Başbakan Erdoğan, sözlerini şöyle sürdürdü:
"Bunlarda yalan var, bunlarda takiye var, bunlarda iftira var, bunlarda fitne var, bunlarda fesat var. Daha ne kaldı. Bunların hiçbirinin Müslümanlıkta yeri yok. Yalan söylemek ne zamandan beri mübah oldu. Ne zamandan beri meşru oldu? Hani bunlar rüya görüyorlar ya, rüya görüp ondan sonra Pensilvanya'ya soruyorlar, 'tweet atalım, ne diyor Peygamber Efendimiz.' Demiş ki, 'tweetleri iki katına çıkarın.' Soruyorlar, sorunca Pensilvanya diyor ki, 'doğrudur. İki katına çıkarın.' Aman Yarabbim, şu rezalete bakın. Yoksa yine rüyanızda mı gördünüz? Rüyanızda 'yalanları, iftiraları, montajları 10'a katlayın' diye talimat mı geldi? Biz, belli bir kısım medyanın bu oyunlarını iyi biliriz. Çok gördük bu tuzakları, çok yaşadık. Ama hem 'Müslümanım' diyeceksin, hem 'dindarım' diyeceksin, hem de çıkıp insanların gözünün içine baka baka ekranlarda yalan söyleyeceksin. Yazıklar olsun. Hiç şaşırmadık. Ya bunlar değil mi, sevgililer sevgilisi peygamberimizi Miraç'tan indirip kamyonete bindirenler. Ekrandan böyle yalan söyleyenler değil mi bunlar? Daha da ileri gidiyorlar, Hz. Cebrail'i son derece münasebetsiz şekilde istismar edenler, işte böyle de montaj yaparlar, iftira da atarlar, yalan da söylerler. Ne diyor, 'Hz. Cebrail parti kursa ona da oy vermem.' Ama Kılıçdaroğlu'na verir, Bahçeli'ye verir."

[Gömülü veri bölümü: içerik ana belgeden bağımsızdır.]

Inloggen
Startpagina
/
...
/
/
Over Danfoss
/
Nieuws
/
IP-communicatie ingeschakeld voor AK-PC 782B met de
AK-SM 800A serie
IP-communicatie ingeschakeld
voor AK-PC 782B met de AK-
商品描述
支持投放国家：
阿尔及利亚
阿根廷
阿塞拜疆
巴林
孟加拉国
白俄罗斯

Bunlarda mübahın meşruluğun, sınırının, helal ve haramın olmadığını vurgulayan Erdoğan, "İşte onun için Malatya'daki, tüm Türkiye'deki, dünyadaki bu yapının içinde yer alan kardeşlerime sesleniyorum. Bu yapı sizin emeğinizi istismar ediyor. Bu yapı sizin ekmeğinizi istismar ediyor. Bu yapı sizin o halis duygularınızı, temiz duygularınızı istismar ediyor" dedi. Erdoğan, "Hanım kardeşlerim, siz bizim ablalarımızsınız. Gençler, siz bizim kardeşlerimiz, beyler, siz de bizim abilerimizsiniz" ifadesini kullandı.

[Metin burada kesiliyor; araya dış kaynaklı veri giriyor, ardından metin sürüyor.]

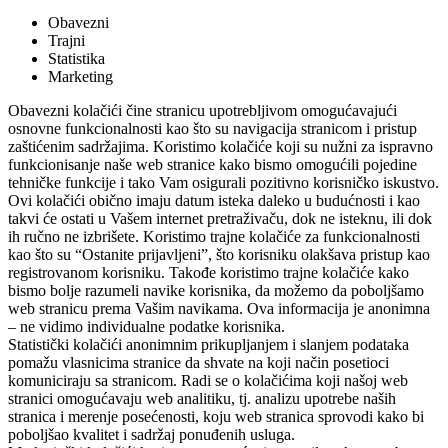
Obavezni
Trajni
Statistika
Marketing
Obavezni kolačići čine stranicu upotrebljivom omogućavajući
osnovne funkcionalnosti kao što su navigacija stranicom i pristup
zaštićenim sadržajima. Koristimo kolačiće koji su nužni za ispravno
funkcionisanje naše web stranice kako bismo omogućili pojedine
tehničke funkcije i tako Vam osigurali pozitivno korisničko iskustvo.
Ovi kolačići obično imaju datum isteka daleko u budućnosti i kao
takvi će ostati u Vašem internet pretraživaču, dok ne isteknu, ili dok
ih ručno ne izbrišete. Koristimo trajne kolačiće za funkcionalnosti
kao što su “Ostanite prijavljeni”, što korisniku olakšava pristup kao
registrovanom korisniku. Takođe koristimo trajne kolačiće kako
bismo bolje razumeli navike korisnika, da možemo da poboljšamo
web stranicu prema Vašim navikama. Ova informacija je anonimna
– ne vidimo individualne podatke korisnika.
Statistički kolačići anonimnim prikupljanjem i slanjem podataka
pomažu vlasnicima stranice da shvate na koji način posetioci
komuniciraju sa stranicom. Radi se o kolačićima koji našoj web
stranici omogućavaju web analitiku, tj. analizu upotrebe naših
stranica i merenje posećenosti, koju web stranica sprovodi kako bi
poboljšao kvalitet i sadržaj ponuđenih usluga.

Kendi ülkesine ihanet eden, ülkesinin aleyhinde çalışan bu yapıyla araya mesafe koyulması gerektiğine değinen Erdoğan, anne babalara seslenerek, çocukları bu dershane ve okullarında okuyorsa buralardan almalarını istedi.
Erdoğan, "Devletin okulları bize yeter. Bunlar sülük gibi emiyorlar. Ama sülük bunlardan faziletledir ha. Çünkü sülük zararlı kanı emer, bunlar faydalı olanı emiyor. Arada böyle bir fark var. Kardeşlerim artık biz devlet okullarında hafta sonlarında, cumartesi pazar eğer takviye kursu gerekiyorsa çocuklarımıza ücretsiz takviye kursu da vereceğiz. Bununla ilgili hazırlıklar ayrıca yapılıyor" dedi.

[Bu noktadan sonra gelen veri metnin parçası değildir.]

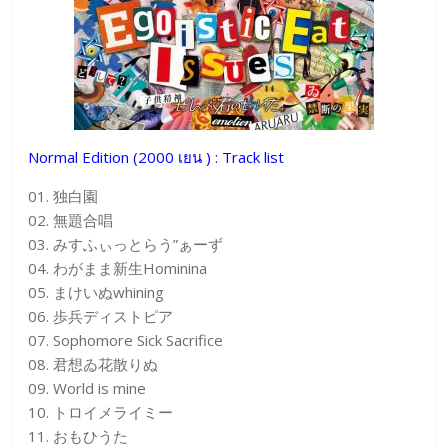
Normal Edition (2000 เยน )
: Track list
01. 独白園
02. 無題合唱
03. みすふぃっとらう”ぁーず
04. わがまま新生Hominina
05. まけいぬwhining
06. 歩兵ディストピア
07. Sophomore Sick Sacrifice
08. 君想ゐ花散りぬ
09. World is mine
10. トロイメライミー
11. おもひうた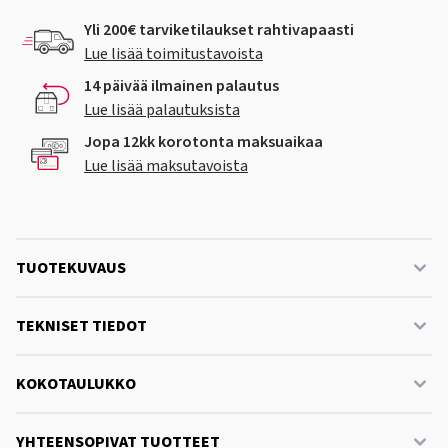
Yli 200€ tarviketilaukset rahtivapaasti
Lue lisää toimitustavoista
14 päivää ilmainen palautus
Lue lisää palautuksista
Jopa 12kk korotonta maksuaikaa
Lue lisää maksutavoista
TUOTEKUVAUS
TEKNISET TIEDOT
KOKOTAULUKKO
YHTEENSOPIVAT TUOTTEET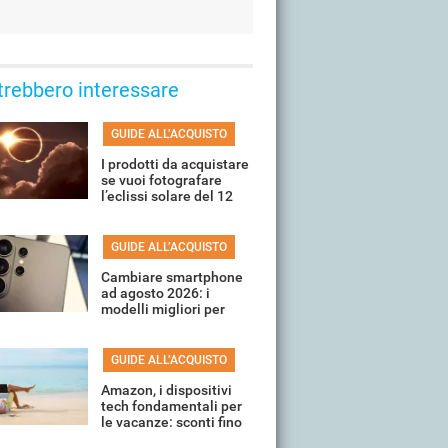
trebbero interessare
GUIDE ALL’ACQUISTO
I prodotti da acquistare
se vuoi fotografare
l’eclissi solare del 12
agosto
GUIDE ALL’ACQUISTO
Cambiare smartphone
ad agosto 2026: i
modelli migliori per
ogni fascia di prezzo
GUIDE ALL’ACQUISTO
Amazon, i dispositivi
tech fondamentali per
le vacanze: sconti fino
all'80%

"Düşmanın bir ülkeyi işgal etmek isteyince önce nereye saldıracağını" soran Başbakan Recep Tayyip Erdoğan, şunları kaydetti:
"Otoyollara saldırır, havalimanlarına saldırır, köprülere saldırır, milli istihbarat teşkilatına saldırır, cumhurbaşkanına, başbakanına, bakanlarına, genelkurmay başkanına saldırır. Ekonomiyi çökertmek için bankalara saldırır. Terör örgütlerini teşvik eder. Huzura saldırır. Toplumu yıldırmak için, ümitsizliğe sevk etmek için değerlere saldırır, kutsallarınıza saldırır, geçmişte yapıldığı gibi işte başörtüsüne saldırır. Bunlar size tanıdık gelmedi mi?"